27. The last limb of the argument on behalf of the appellant is that there are only police witnesses and no serious effort was made for joining public witnesses. It has been submitted that ISBT is a crowded area and there could have been many willing persons to become a witness to the search, seizure and later arrest of the appellant. In this context, reference is made to testimony given by PW.3, wherein it has been admitted that no public witness was asked to join such proceedings. Similarly PW.4 has also admitted that no public person was requested to witness the search. However such statement was qualified by saying that no one was available at the time of search.

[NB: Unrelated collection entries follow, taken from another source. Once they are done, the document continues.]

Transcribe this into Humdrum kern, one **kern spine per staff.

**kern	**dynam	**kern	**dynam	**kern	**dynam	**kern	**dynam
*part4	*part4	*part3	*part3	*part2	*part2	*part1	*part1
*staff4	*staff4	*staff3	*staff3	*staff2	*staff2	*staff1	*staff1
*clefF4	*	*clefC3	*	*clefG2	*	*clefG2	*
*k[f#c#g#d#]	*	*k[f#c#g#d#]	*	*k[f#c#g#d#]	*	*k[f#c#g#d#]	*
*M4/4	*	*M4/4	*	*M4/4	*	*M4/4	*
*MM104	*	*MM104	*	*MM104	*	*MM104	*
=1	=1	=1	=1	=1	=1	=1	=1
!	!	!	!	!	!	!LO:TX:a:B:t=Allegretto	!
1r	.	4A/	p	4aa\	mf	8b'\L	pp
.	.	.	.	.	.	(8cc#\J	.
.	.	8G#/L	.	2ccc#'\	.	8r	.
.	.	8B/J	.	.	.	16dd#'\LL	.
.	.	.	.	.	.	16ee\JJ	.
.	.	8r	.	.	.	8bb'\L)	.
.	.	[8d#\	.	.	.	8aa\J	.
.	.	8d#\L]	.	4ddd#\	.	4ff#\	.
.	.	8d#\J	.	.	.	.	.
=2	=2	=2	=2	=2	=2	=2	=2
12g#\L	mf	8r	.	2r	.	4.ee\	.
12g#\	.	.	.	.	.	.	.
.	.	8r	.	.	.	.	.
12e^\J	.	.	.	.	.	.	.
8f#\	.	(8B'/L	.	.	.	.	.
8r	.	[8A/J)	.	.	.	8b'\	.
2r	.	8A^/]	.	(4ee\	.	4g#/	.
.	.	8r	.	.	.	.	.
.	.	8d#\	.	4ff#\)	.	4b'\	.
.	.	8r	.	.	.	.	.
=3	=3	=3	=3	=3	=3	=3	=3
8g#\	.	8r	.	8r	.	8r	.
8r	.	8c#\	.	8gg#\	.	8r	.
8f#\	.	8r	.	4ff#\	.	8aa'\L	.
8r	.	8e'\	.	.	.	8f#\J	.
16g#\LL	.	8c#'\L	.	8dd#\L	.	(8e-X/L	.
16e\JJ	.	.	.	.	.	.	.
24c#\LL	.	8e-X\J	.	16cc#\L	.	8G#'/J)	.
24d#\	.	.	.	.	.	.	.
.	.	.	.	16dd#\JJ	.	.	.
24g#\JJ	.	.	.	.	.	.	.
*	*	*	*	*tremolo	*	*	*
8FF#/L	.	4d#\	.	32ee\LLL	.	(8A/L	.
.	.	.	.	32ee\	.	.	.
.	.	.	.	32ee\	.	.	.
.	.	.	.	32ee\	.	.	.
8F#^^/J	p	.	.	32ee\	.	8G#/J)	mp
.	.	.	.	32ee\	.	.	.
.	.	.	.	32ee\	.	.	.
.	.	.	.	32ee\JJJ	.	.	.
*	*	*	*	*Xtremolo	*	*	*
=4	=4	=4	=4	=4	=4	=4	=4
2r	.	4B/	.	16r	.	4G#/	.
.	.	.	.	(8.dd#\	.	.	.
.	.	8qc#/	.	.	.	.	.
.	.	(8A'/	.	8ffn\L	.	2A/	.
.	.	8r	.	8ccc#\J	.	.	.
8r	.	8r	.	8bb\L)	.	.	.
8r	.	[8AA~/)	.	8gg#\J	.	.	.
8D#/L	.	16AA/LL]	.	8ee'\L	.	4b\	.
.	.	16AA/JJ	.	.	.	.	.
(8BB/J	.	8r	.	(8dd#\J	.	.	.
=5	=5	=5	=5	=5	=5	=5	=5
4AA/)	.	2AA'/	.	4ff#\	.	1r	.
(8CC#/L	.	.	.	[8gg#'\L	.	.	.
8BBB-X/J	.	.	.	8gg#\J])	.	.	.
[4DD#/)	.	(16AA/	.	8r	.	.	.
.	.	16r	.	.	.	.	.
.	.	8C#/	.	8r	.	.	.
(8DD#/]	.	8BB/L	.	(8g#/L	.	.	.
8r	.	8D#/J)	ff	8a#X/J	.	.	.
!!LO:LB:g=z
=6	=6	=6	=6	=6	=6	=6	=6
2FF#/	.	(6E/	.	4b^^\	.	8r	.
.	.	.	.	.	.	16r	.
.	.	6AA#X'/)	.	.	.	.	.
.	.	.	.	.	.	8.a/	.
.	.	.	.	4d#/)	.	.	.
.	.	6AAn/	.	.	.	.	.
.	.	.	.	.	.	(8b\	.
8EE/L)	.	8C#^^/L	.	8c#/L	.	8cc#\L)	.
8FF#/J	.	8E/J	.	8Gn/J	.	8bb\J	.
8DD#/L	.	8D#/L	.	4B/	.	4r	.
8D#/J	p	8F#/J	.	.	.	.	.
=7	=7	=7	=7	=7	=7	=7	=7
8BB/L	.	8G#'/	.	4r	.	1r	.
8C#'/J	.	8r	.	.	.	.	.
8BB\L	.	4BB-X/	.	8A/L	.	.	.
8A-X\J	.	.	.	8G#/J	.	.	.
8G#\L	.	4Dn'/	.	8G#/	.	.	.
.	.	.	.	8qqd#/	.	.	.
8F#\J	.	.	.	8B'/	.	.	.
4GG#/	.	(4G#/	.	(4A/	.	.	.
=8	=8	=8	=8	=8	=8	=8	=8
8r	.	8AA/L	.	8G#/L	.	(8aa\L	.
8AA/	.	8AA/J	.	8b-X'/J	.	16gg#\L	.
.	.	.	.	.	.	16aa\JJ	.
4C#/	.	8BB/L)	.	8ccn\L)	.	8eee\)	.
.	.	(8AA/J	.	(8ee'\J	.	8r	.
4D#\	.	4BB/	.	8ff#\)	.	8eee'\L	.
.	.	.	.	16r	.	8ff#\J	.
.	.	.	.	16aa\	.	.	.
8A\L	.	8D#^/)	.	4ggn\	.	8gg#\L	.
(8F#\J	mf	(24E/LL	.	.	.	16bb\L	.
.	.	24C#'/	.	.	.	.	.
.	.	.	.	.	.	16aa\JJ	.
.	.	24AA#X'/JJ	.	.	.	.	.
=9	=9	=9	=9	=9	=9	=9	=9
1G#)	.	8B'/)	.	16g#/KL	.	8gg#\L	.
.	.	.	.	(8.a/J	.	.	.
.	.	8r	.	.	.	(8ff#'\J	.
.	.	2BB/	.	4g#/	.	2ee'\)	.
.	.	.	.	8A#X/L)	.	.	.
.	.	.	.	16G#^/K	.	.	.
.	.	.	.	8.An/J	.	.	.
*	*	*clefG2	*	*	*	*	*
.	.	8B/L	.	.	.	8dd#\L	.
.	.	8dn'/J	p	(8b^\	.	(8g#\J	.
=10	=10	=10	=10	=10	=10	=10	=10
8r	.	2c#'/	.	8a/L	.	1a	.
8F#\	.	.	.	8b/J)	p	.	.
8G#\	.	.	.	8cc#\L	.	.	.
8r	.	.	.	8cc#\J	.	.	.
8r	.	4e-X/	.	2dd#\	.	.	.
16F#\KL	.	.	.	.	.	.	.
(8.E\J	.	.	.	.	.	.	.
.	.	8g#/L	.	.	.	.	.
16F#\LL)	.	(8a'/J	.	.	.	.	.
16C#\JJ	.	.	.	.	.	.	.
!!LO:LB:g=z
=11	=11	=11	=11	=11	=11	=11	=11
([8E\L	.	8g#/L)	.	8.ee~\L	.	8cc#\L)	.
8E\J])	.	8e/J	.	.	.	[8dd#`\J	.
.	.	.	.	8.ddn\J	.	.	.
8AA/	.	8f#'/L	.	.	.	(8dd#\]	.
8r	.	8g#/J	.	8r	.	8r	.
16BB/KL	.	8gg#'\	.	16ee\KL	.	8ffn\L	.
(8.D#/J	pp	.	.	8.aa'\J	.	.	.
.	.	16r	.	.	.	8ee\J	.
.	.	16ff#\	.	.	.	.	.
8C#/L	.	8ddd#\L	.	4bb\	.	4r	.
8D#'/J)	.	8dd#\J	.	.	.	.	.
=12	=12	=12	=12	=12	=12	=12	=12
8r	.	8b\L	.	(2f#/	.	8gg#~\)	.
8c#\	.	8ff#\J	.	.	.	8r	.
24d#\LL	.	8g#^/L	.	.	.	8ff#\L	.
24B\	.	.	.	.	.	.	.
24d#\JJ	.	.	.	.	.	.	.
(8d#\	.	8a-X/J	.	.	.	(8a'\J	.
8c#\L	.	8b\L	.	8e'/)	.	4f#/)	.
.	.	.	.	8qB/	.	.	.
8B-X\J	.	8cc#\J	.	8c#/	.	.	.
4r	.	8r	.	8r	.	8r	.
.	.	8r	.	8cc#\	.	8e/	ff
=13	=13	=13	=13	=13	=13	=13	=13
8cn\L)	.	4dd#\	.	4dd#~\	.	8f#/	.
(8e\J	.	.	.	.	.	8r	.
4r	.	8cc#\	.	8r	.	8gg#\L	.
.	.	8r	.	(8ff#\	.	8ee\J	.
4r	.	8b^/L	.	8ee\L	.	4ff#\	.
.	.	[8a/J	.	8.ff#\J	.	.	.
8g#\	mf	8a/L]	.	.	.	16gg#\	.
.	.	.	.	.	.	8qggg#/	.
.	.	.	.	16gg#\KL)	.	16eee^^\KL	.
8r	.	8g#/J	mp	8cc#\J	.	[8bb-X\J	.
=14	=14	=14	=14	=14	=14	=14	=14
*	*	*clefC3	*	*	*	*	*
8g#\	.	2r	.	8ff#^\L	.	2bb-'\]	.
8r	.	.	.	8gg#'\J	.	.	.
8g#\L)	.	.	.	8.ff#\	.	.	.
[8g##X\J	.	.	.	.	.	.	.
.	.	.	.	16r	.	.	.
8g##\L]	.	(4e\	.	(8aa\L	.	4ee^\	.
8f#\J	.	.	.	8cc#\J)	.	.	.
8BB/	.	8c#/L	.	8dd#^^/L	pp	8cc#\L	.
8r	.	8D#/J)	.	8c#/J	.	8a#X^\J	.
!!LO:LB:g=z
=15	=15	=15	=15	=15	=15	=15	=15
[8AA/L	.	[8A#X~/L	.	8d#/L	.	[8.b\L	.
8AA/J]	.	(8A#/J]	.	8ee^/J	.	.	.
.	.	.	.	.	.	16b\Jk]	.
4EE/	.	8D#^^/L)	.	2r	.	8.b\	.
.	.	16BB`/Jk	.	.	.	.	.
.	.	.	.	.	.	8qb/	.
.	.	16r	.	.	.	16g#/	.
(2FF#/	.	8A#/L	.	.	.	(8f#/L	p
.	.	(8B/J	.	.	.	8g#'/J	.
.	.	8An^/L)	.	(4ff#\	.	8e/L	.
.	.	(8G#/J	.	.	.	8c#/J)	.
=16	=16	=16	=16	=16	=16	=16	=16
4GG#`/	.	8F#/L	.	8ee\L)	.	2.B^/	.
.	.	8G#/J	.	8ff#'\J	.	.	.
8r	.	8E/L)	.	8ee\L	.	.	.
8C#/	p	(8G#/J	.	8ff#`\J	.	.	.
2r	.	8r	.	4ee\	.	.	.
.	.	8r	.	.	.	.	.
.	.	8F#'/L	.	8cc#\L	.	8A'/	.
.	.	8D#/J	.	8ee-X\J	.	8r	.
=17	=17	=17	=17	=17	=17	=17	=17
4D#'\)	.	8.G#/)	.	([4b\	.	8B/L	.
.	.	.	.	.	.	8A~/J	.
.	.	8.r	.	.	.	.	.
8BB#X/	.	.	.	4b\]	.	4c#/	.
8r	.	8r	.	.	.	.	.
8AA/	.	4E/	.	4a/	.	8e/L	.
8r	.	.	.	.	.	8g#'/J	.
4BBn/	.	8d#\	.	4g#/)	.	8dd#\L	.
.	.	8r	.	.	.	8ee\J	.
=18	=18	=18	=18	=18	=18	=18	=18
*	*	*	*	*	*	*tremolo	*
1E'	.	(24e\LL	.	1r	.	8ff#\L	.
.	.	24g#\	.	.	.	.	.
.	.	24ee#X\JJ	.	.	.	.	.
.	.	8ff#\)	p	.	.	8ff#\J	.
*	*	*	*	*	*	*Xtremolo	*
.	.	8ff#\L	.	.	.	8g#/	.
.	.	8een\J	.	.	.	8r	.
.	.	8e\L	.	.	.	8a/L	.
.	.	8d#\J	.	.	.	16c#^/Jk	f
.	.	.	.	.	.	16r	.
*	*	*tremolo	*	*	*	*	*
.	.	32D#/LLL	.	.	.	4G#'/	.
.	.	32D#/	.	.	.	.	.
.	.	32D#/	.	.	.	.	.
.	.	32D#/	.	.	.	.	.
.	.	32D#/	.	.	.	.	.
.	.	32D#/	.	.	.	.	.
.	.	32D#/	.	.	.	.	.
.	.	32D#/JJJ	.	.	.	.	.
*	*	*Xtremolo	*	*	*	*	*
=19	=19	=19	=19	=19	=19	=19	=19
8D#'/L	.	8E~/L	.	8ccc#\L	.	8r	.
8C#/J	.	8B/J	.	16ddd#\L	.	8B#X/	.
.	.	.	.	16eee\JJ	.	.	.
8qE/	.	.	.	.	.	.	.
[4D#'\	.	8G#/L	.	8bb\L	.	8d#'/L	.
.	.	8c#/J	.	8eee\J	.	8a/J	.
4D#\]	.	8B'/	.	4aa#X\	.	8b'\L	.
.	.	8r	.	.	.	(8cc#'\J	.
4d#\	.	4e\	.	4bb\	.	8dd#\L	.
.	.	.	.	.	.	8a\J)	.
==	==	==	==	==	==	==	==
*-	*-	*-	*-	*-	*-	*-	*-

28. ASI Mahesh Singh (PW.5) has affirmed that the place where the appellant was arrested was a busy and crowded place. The submission therefore is that in the absence of any notice under Section 100 (8) of Cr. P.C. having been issued by the police, it could safely be presumed that no serious effort was made to make public person join the investigation.

29. Though in Ajmer Singh vs. State of Haryana:(2010) 3 SCC 746, the Supreme Court has held that joining of public persons is not an inviolable rule and there could not be any acquittal merely because no independent person was produced; nonetheless the requirement of

independent persons joining the investigation and deposing before the Trial Court was not undermined wholly.

30. This Court finds that in most of the NDPS cases investigated by the police, there is a routine statement that persons who are asked to join the investigations declined to become witnesses. In the case in hand, this Court is not convinced that any sincere effort was made by the raiding party to associate public witnesses. The names and addresses of such persons have also not been noted. From the deposition of the witnesses also, it is hardly established that anybody was asked to join the proceedings. This failure on the part of the police, by itself, may not have been sufficient for discarding the prosecution case all together but from the conspectus of the totality of circumstances namely: (i) Complete non compliance of Section 42 of the NDPS Act; (ii) Arrest having been affected at a busy public place;

(iii) The appellant being in possession of four bags containing 61.49 kg of ganja, which is a huge quantity and which cannot be easily transported; (iv) No statement with regard to the origin and source of such contraband and from which place was such contraband being carried by the appellant and to which destination, and (v) Delay of one and half months in dispatching the seized sample to the FSL, the non- joining of public persons has assumed great significance.

31. Thus, to tie the strings together, there has not been even a delayed compliance of the provisions of Section 42 of NDPS Act, which is a mandatory safeguard engrafted in this statute and despite the recovery of contraband being of huge quantity and that also from a

public place, no serious effort has been made by the police for joining the investigation.

32. Based on the above findings, it is difficult to uphold the conviction. For the reasons afore-recorded, the appeal is allowed and the appellant is directed to be released forthwith from custody, if not wanted in any other case.

33. Trial Court record to be returned.

34. Two copies of the judgment be sent to the Superintendent of the concerned jail for record as well as compliance.

CRL.M. (BAIL)1053/2014

1. In view of the appeal having been allowed, this application has become infructuous.

2. This application is disposed of accordingly.